Beware I'm a complete AI layman. All this is from background reading of popular articles. It may well be wrong. It's definitely out of date.

It has to do with how the attention heads work. The attention heads (the idea originated from the "Attention is all you need" paper, arguably the single most important AI paper to date), direct the LLM to work on the most relevant parts of the conversation. If you want a human analogue, it's your attention heads that are tacking the interesting points in a conversation.

The original attention heads output a relevance score for every pair of words in the context window. Thus in "Time flies like an arrow", it's the attention heads that spot the word "Time" is very relevant to "arrow", but not "flies". The implication of this is an attention head does O(N*N) work. It does not scale well to large context windows.

Nonetheless, you see claims of "large" context windows the LLMs marketing. (Large is in quotes, because even a 1M context window begins to feel very cramped in a write / test / fix loop.) But a 1M context-window would require a attention head requiring a 1 trillion element matrix. That isn't feasible. The industry even has a name for the size of the window they give in their marketing: the Effective Context Window. Internally they have another metric that measures the real amount of compute they throw at attention: the Physical Context Window. The bridge between the two is some proprietary magic that discards tokens in the context window that are likely to be irrelevant. In my experience, that bridge is pretty good at doing that, where "pretty good" is up to human standards.

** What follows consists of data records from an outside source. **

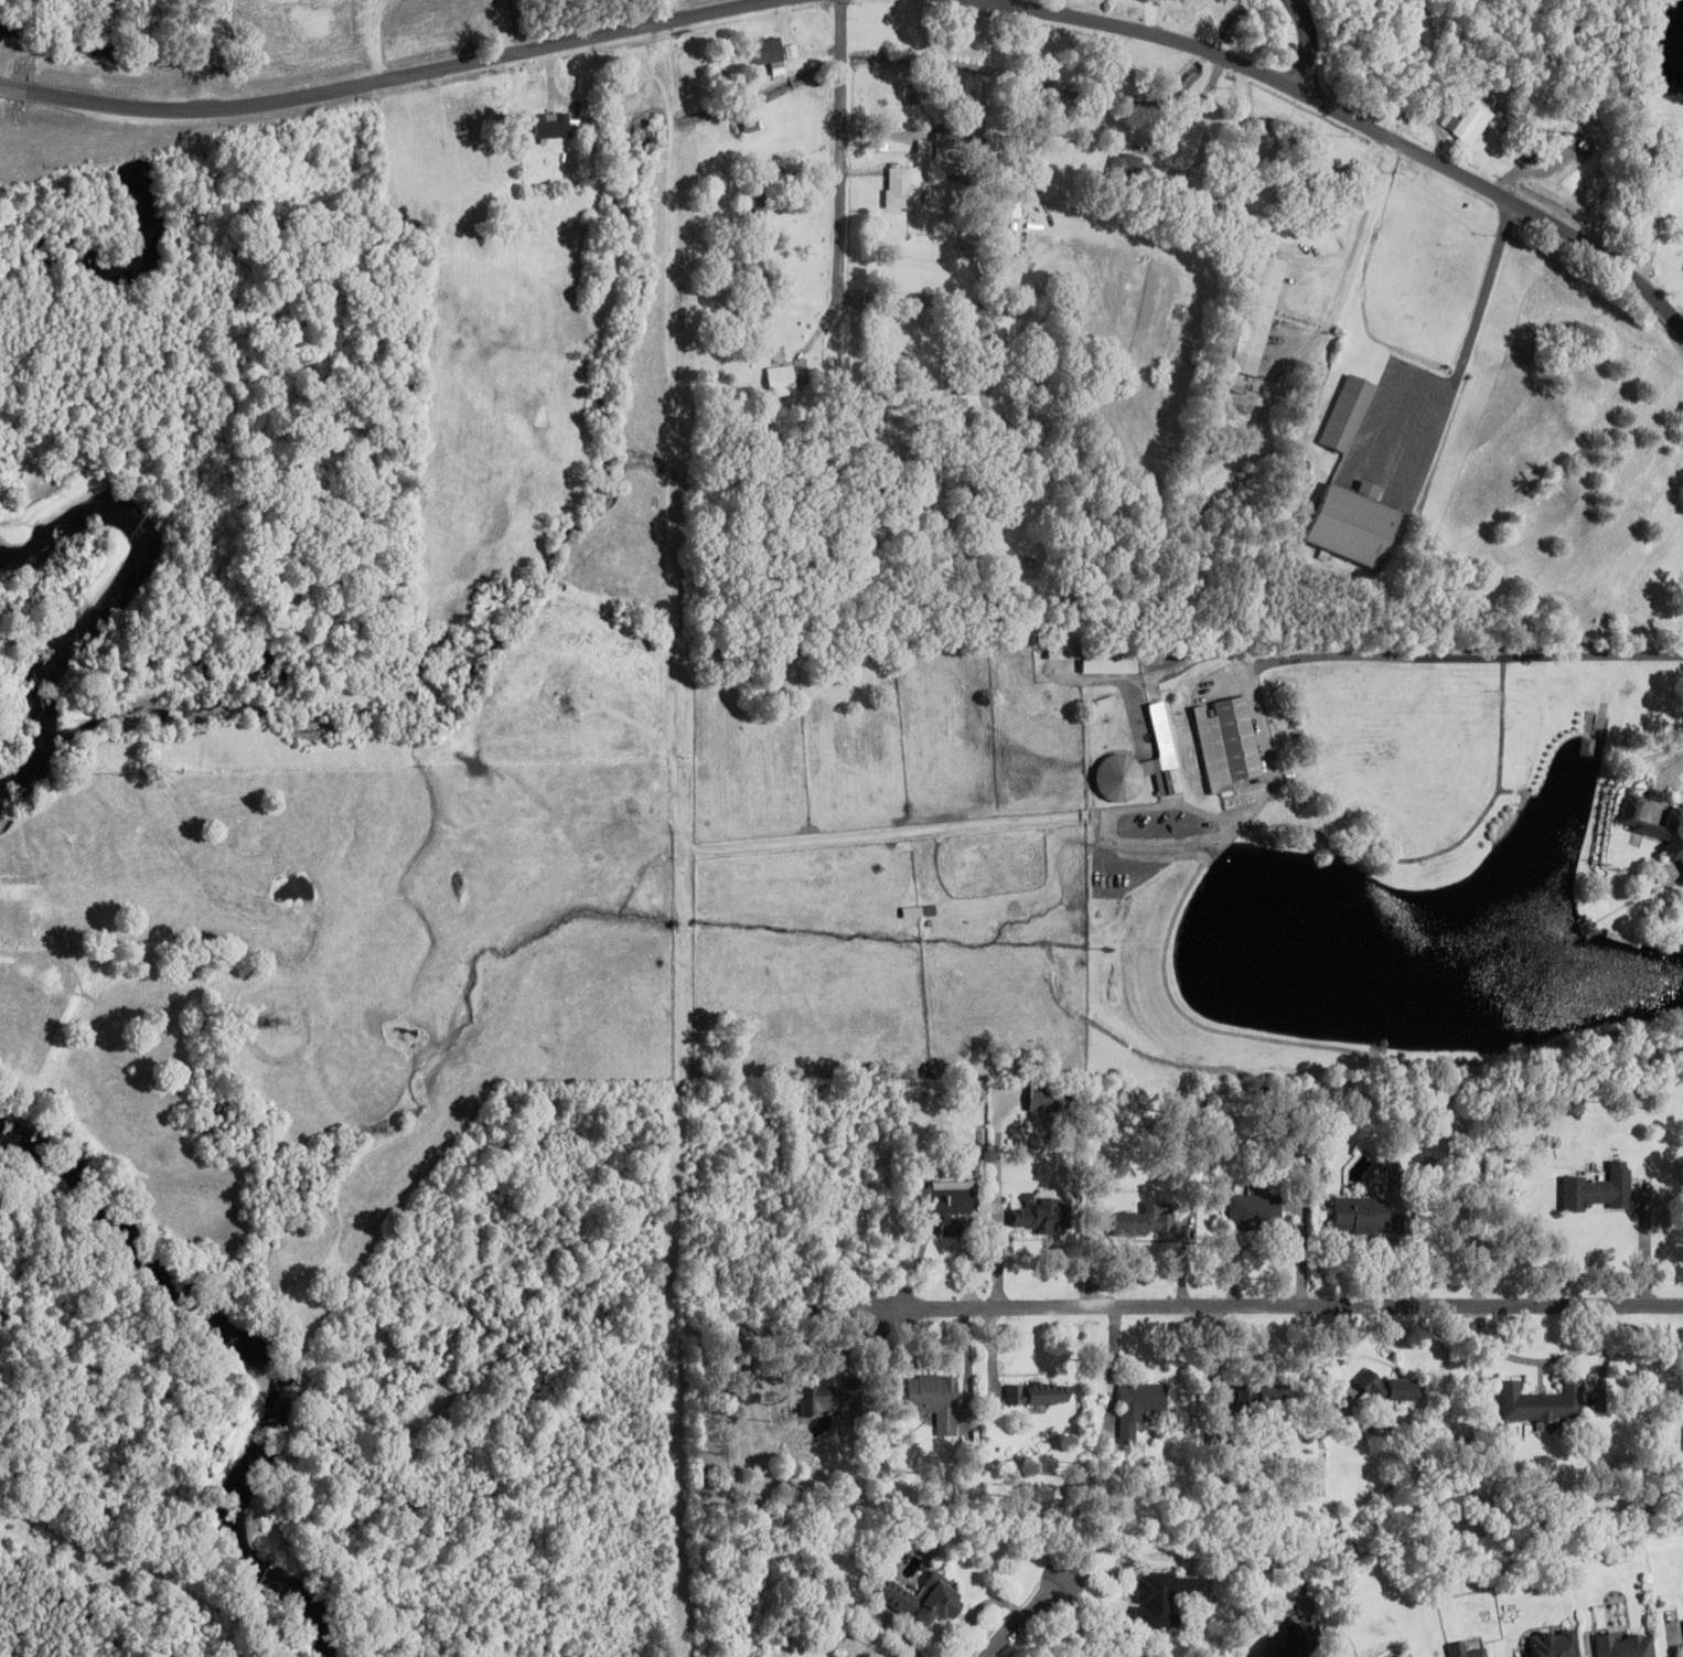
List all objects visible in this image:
building: (770, 54)
road: (414, 75)
road: (13, 86)
building: (1174, 120)
building: (1468, 121)
road: (1354, 122)
building: (556, 126)
building: (954, 140)
road: (843, 159)
building: (903, 187)
building: (762, 214)
road: (914, 301)
building: (1259, 314)
building: (952, 377)
building: (786, 379)
building: (1348, 413)
building: (1194, 473)
building: (1355, 523)
building: (879, 533)
river: (103, 597)
building: (1099, 656)
building: (262, 663)
building: (1228, 742)
building: (1144, 765)
building: (1657, 795)
building: (1655, 826)
building: (920, 911)
building: (1051, 1099)
building: (1601, 1190)
building: (948, 1203)
building: (1255, 1211)
building: (1044, 1213)
building: (1366, 1216)
building: (1144, 1222)
road: (1288, 1306)
river: (254, 1363)
building: (1390, 1388)
building: (1038, 1394)
building: (1247, 1396)
building: (1277, 1396)
building: (831, 1398)
building: (1626, 1398)
building: (936, 1399)
building: (1543, 1403)
building: (1141, 1407)
building: (1166, 1597)
building: (925, 1599)
road: (1025, 1617)
building: (1554, 1643)
building: (1626, 1645)
building: (1466, 1651)

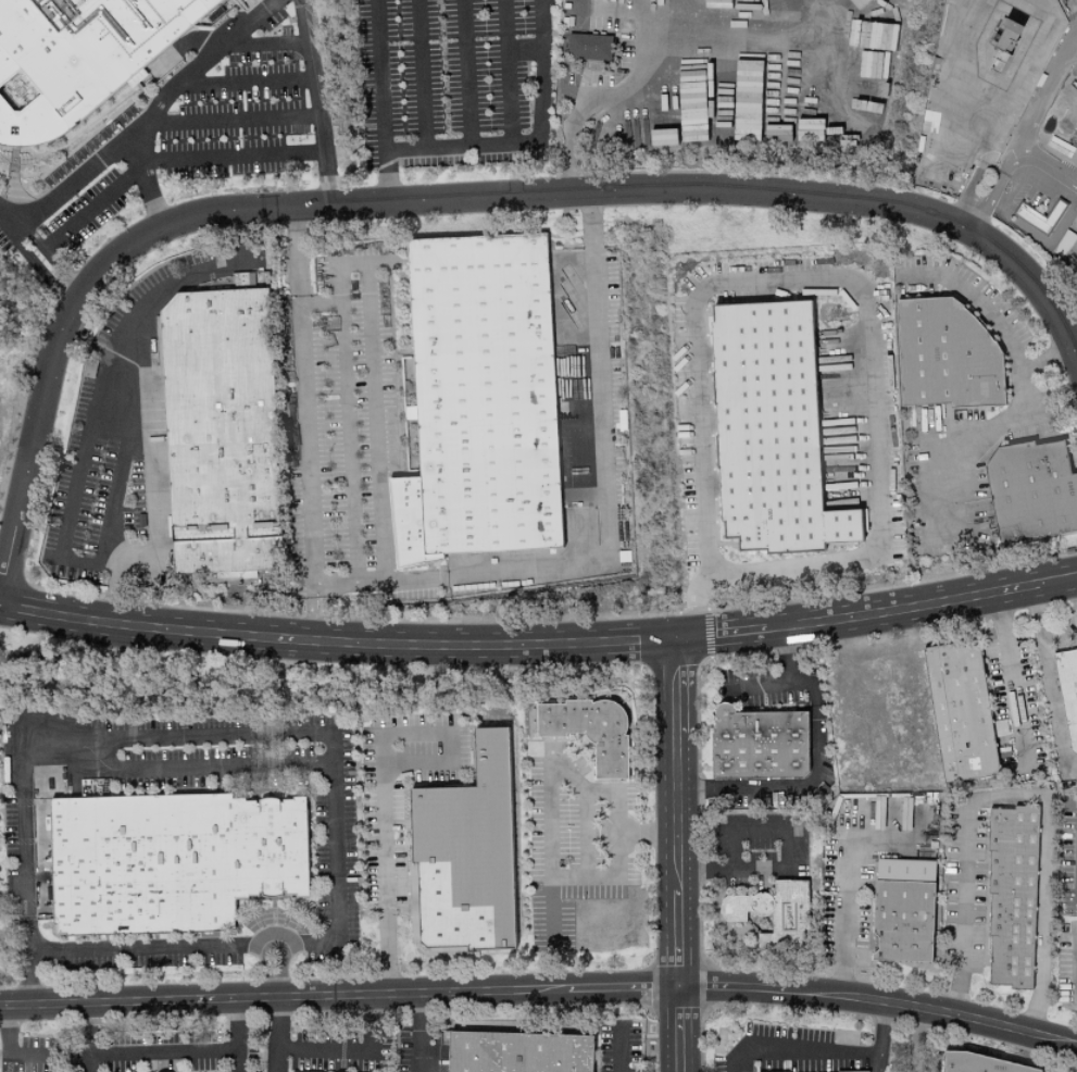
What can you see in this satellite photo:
road: (264, 40)
building: (587, 46)
building: (78, 58)
road: (463, 75)
road: (505, 75)
road: (421, 76)
road: (386, 77)
road: (247, 80)
road: (624, 89)
building: (879, 92)
road: (1041, 97)
road: (167, 101)
road: (314, 103)
road: (230, 115)
building: (668, 136)
road: (536, 147)
road: (231, 157)
road: (984, 159)
road: (1038, 165)
road: (392, 178)
road: (64, 190)
road: (444, 200)
road: (986, 201)
road: (80, 222)
road: (823, 276)
road: (992, 322)
park: (13, 339)
building: (948, 355)
building: (482, 403)
road: (345, 407)
road: (305, 425)
building: (767, 431)
building: (222, 433)
road: (380, 445)
road: (921, 482)
road: (602, 484)
building: (1035, 490)
road: (106, 519)
road: (1076, 578)
road: (921, 608)
road: (722, 636)
road: (1059, 639)
road: (337, 642)
road: (1010, 677)
road: (787, 683)
road: (1049, 685)
road: (677, 686)
building: (1067, 695)
building: (957, 711)
building: (592, 732)
road: (238, 738)
building: (755, 742)
road: (202, 768)
road: (384, 778)
road: (801, 789)
road: (549, 790)
road: (1015, 797)
road: (621, 832)
road: (732, 833)
road: (649, 834)
building: (466, 857)
building: (172, 861)
road: (844, 885)
building: (1008, 897)
road: (678, 901)
building: (900, 909)
building: (772, 912)
road: (149, 948)
road: (542, 989)
road: (236, 1023)
road: (85, 1026)
road: (419, 1032)
road: (919, 1042)
road: (350, 1045)
road: (172, 1048)
road: (617, 1049)
road: (3, 1051)
building: (520, 1052)
road: (830, 1057)
road: (7, 1058)
road: (84, 1061)
building: (986, 1064)
road: (883, 1067)
building: (832, 1071)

But eventually (actually quickly in my experience), you fill up even the marketed size of the context window because it is remembering every word said, in the order they were said. If it reads code it's written to debug it, it appears twice in the context window. All compiler and test output also ends up there. Once the context window fills up they take drastic action, because it like letting malloc fail. Even reporting a malloc failure is hard because it usually needs more malloc to do the reporting. Anthropic calls it compacting. It throws away 90% of your tokens. It turns your helpful LLM into a goldfish with dementia. It is nowhere near as good as human is at remembering what happened. Not even close.